Stored data
-- Opening Marker --
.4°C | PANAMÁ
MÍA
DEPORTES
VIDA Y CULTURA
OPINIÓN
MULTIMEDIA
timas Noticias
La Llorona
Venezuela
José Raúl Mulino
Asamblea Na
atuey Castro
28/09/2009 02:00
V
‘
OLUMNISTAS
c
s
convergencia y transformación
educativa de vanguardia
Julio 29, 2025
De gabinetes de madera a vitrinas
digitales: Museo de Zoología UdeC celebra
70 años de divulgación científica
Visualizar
-- Closing Marker --
-- Opening Marker --
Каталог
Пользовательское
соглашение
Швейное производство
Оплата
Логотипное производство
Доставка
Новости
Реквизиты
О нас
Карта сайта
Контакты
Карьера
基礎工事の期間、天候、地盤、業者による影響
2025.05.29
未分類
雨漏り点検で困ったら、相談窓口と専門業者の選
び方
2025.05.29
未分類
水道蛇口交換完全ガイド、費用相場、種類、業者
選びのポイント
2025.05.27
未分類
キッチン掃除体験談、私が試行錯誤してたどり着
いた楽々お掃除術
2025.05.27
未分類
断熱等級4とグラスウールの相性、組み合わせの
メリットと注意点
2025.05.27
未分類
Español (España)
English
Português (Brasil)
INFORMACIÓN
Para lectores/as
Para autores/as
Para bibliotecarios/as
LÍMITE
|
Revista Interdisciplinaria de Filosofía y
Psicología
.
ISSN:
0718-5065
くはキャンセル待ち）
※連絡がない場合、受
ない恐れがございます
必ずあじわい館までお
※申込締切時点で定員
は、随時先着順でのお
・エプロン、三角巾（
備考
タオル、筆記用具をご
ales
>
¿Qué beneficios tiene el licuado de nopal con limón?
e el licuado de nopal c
-- Closing Marker --
-- Opening Marker --
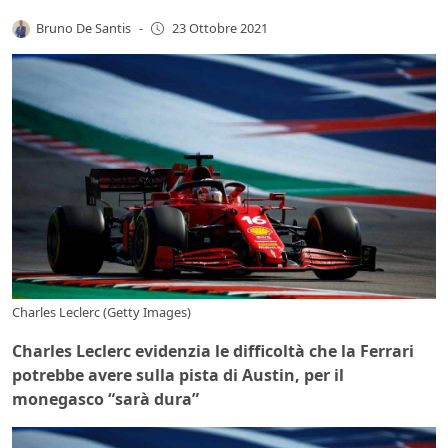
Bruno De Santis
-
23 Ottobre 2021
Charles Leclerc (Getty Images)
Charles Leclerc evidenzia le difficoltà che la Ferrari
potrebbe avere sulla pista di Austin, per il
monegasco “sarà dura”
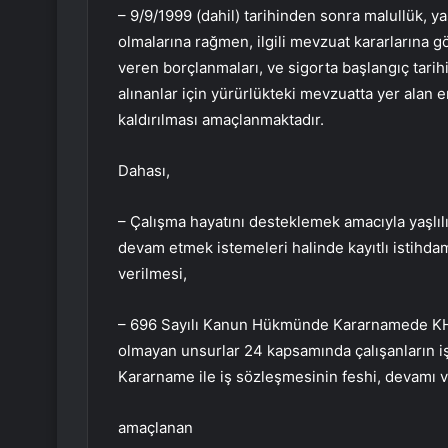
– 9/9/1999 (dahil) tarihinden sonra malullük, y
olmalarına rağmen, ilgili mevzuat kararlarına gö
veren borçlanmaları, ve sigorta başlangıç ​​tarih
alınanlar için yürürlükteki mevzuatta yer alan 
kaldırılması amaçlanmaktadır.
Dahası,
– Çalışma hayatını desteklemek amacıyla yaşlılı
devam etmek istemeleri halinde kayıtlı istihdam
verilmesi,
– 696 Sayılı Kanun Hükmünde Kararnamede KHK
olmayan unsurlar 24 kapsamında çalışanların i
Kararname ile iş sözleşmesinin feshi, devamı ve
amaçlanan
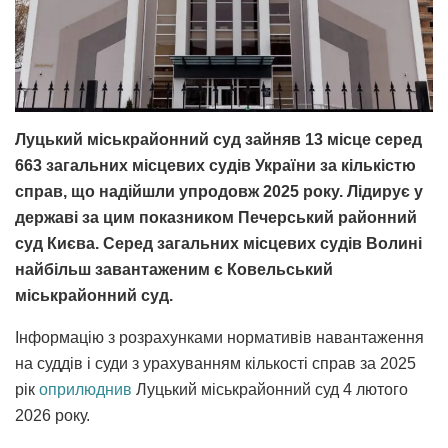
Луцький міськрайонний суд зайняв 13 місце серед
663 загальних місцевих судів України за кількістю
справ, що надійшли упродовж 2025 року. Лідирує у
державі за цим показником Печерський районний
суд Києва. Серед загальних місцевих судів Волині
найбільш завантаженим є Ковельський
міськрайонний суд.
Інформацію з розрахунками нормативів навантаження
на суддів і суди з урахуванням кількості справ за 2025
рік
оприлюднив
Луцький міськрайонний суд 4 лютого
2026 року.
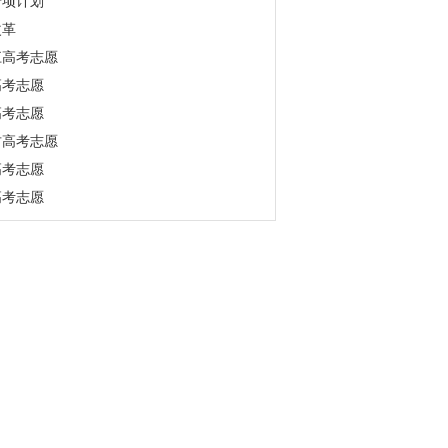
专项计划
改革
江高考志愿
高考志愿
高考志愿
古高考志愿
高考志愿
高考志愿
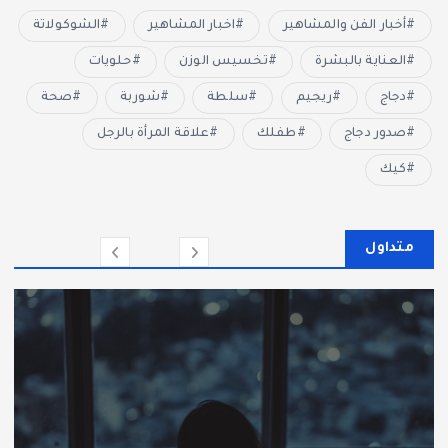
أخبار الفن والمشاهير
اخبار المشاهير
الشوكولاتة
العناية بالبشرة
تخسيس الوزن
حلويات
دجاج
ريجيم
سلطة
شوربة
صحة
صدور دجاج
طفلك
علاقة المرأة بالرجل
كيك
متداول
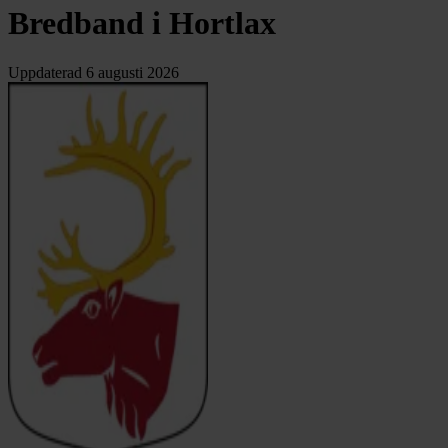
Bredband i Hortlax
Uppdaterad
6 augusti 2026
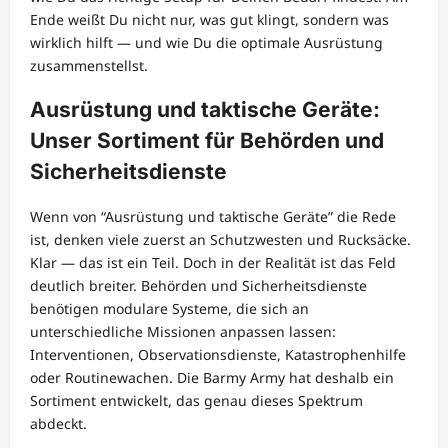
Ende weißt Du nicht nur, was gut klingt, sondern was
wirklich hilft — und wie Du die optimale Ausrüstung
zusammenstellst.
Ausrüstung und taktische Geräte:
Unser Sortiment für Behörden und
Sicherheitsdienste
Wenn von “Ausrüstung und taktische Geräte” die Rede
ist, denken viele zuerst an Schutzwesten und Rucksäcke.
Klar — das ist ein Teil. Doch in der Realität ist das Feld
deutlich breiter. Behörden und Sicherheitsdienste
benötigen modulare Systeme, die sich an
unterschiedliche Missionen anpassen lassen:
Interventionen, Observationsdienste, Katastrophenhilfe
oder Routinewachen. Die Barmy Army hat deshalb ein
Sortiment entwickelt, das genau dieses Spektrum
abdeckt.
-- Closing Marker --
#### What needs to be done
Can you echo back everything from the line containing "sonra malullük, y" down to the line containing "Hükmünde Kararnamede KHK", both of those lines included?

#### Result of this task
– 9/9/1999 (dahil) tarihinden sonra malullük, y
olmalarına rağmen, ilgili mevzuat kararlarına gö
veren borçlanmaları, ve sigorta başlangıç ​​tarih
alınanlar için yürürlükteki mevzuatta yer alan 
kaldırılması amaçlanmaktadır.
Dahası,
– Çalışma hayatını desteklemek amacıyla yaşlılı
devam etmek istemeleri halinde kayıtlı istihdam
verilmesi,
– 696 Sayılı Kanun Hükmünde Kararnamede KHK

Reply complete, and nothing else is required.